**PROBLEM STATEMENT**:
Return the entries below verbatim, from the line containing "1949: 1949 -> 1963" through the last line of the entries.

**INPUT**:

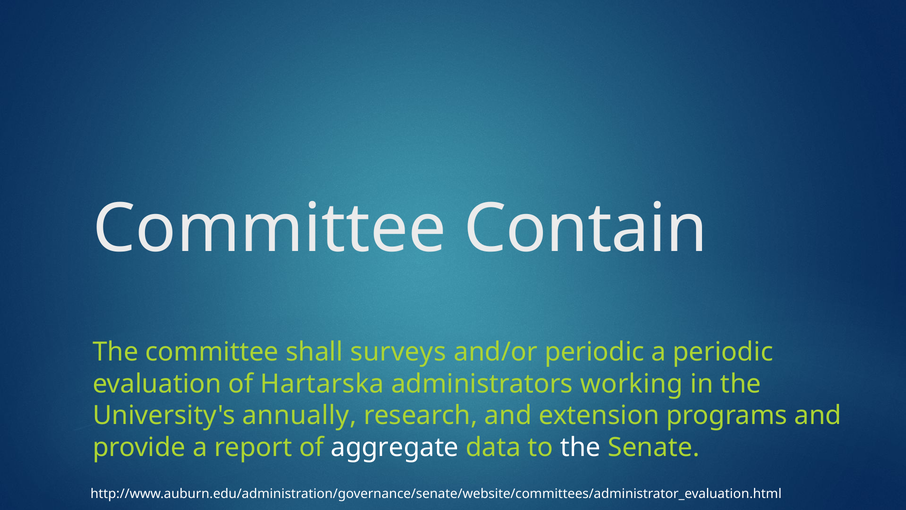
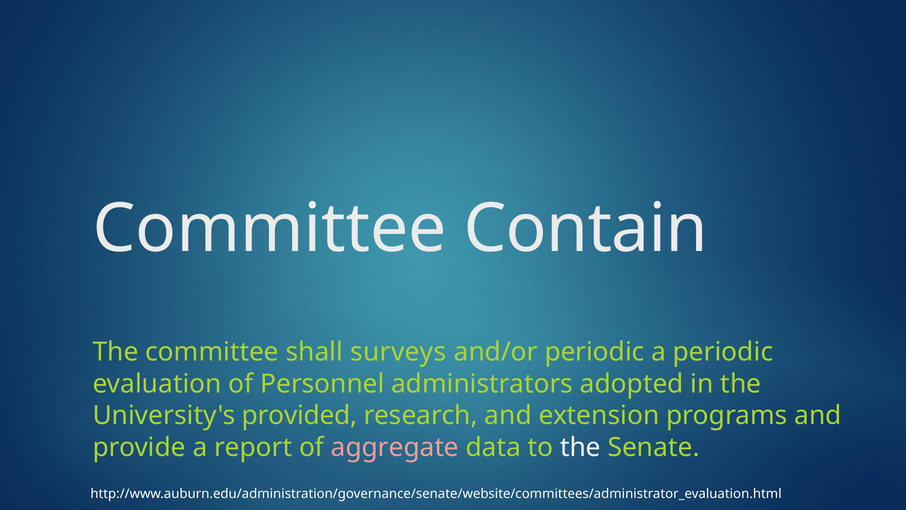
Hartarska: Hartarska -> Personnel
working: working -> adopted
annually: annually -> provided
aggregate colour: white -> pink
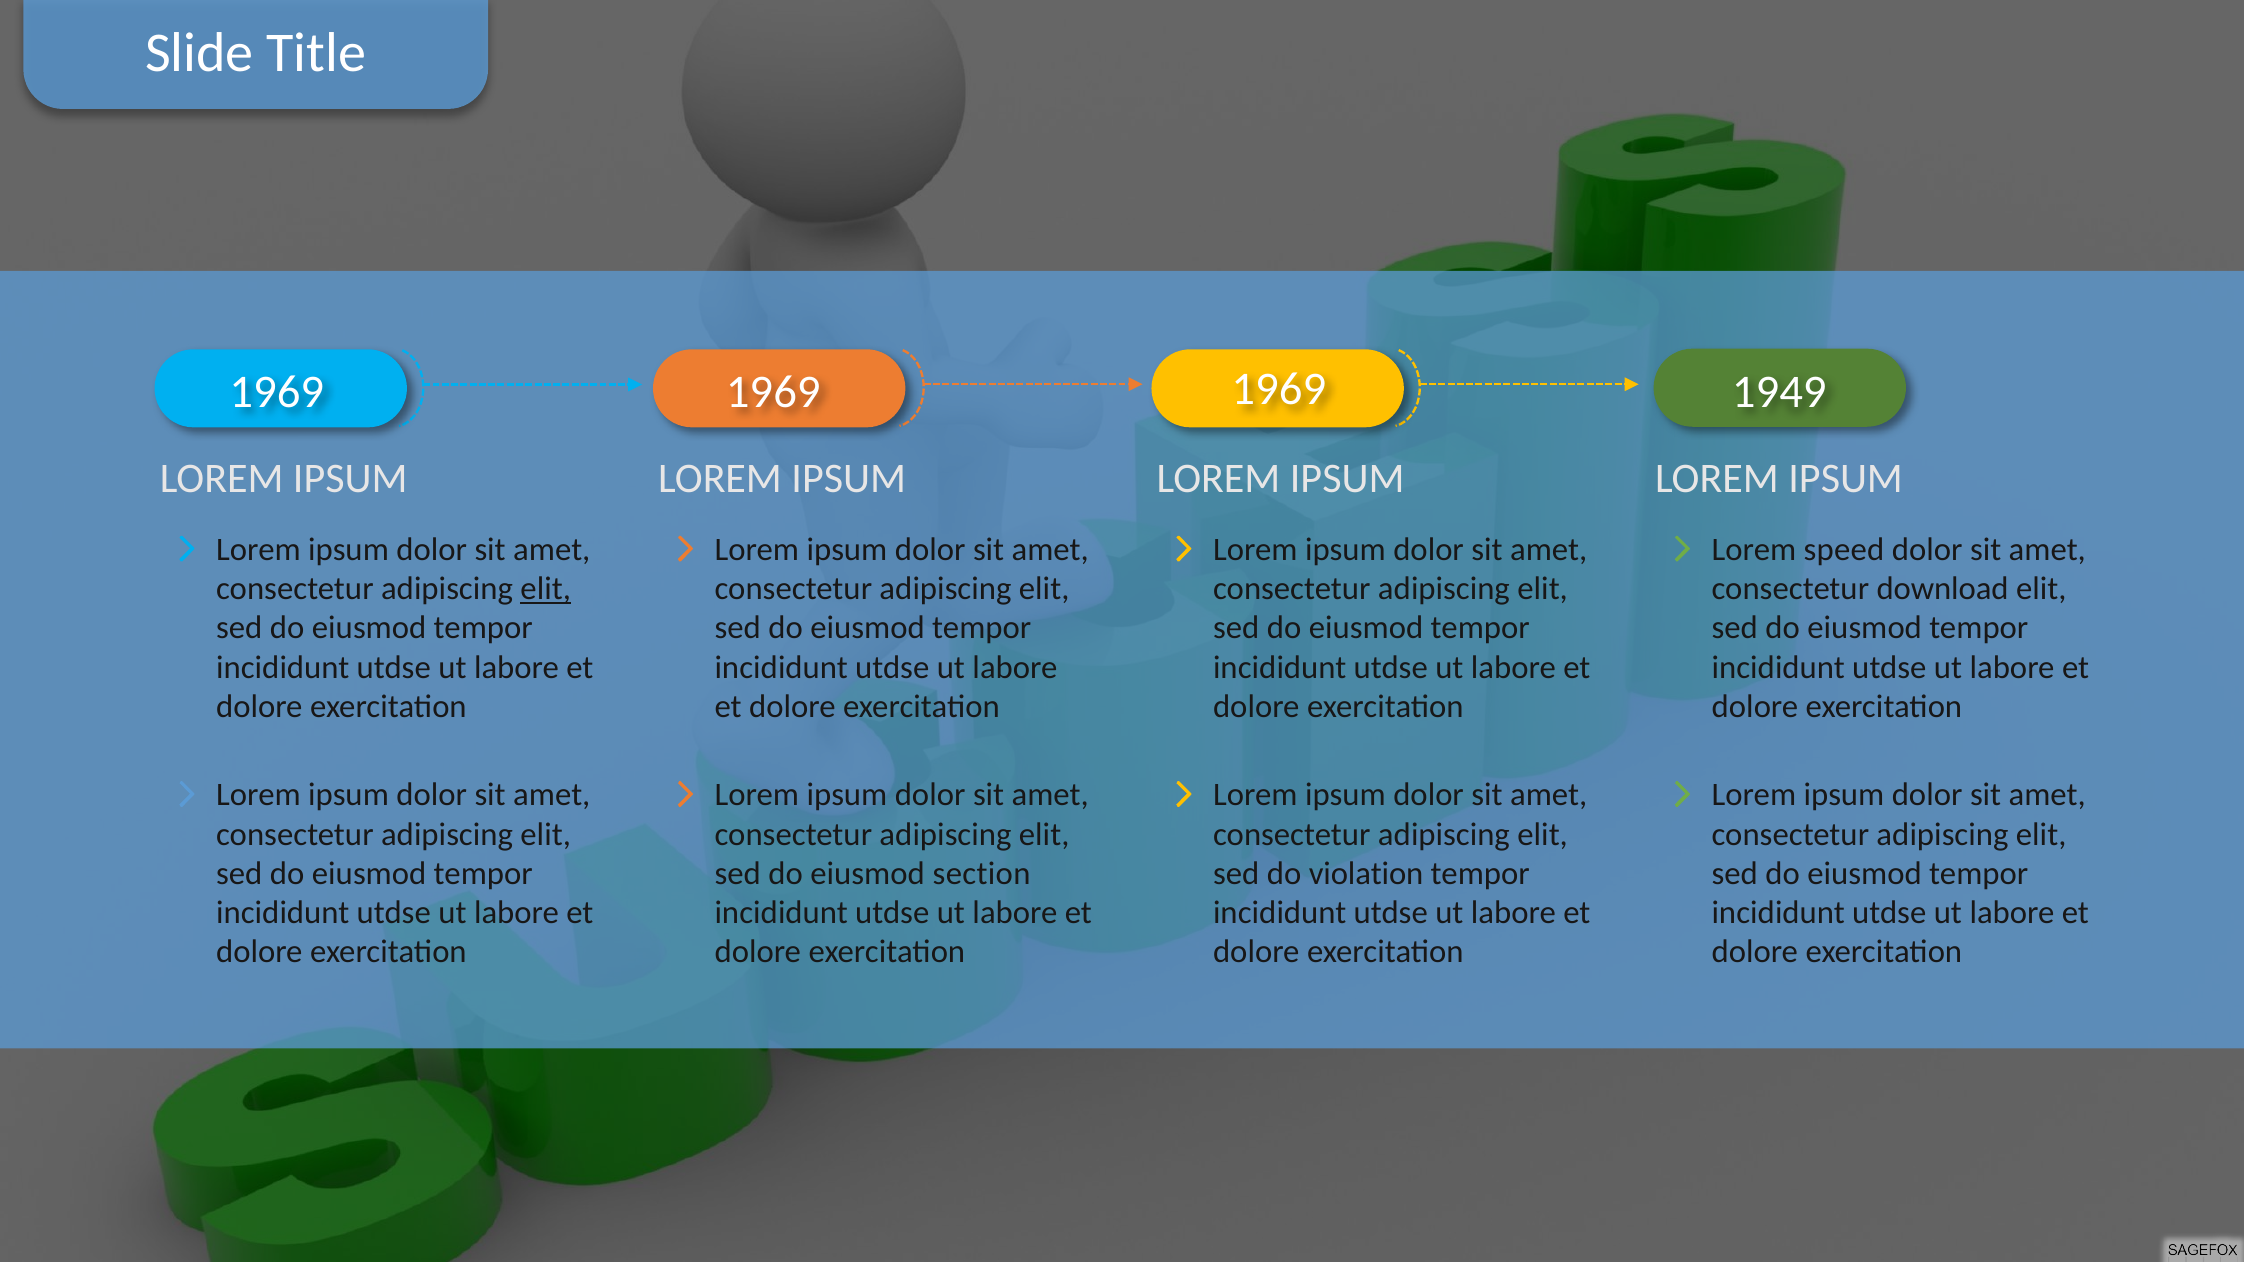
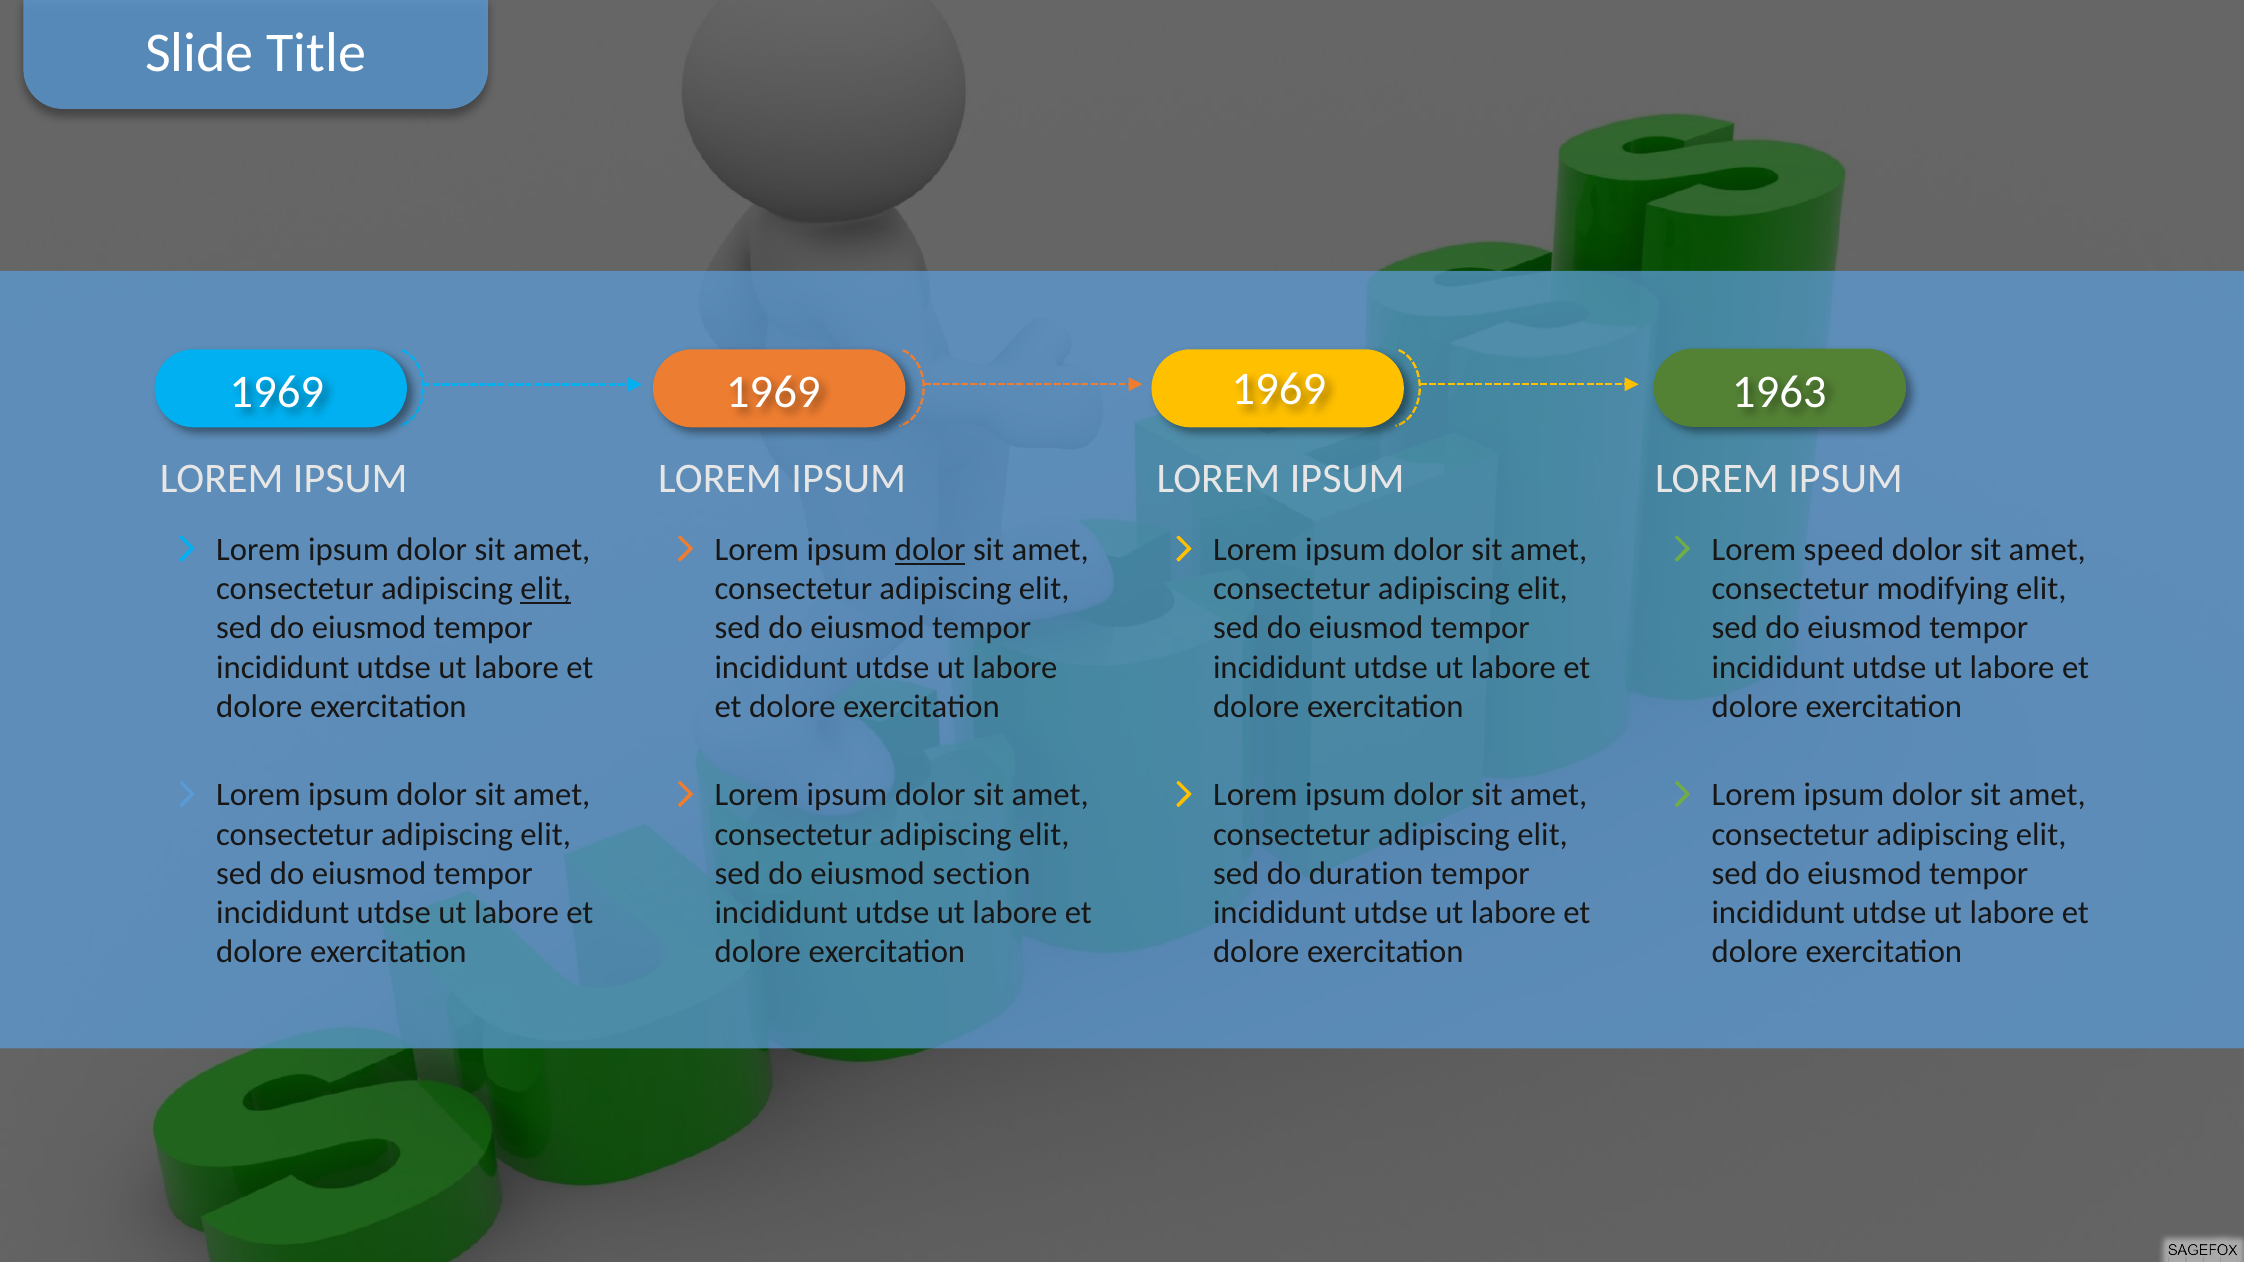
1949: 1949 -> 1963
dolor at (930, 550) underline: none -> present
download: download -> modifying
violation: violation -> duration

**THE RESPONSE**:
1949: 1949 -> 1963
dolor at (930, 550) underline: none -> present
download: download -> modifying
violation: violation -> duration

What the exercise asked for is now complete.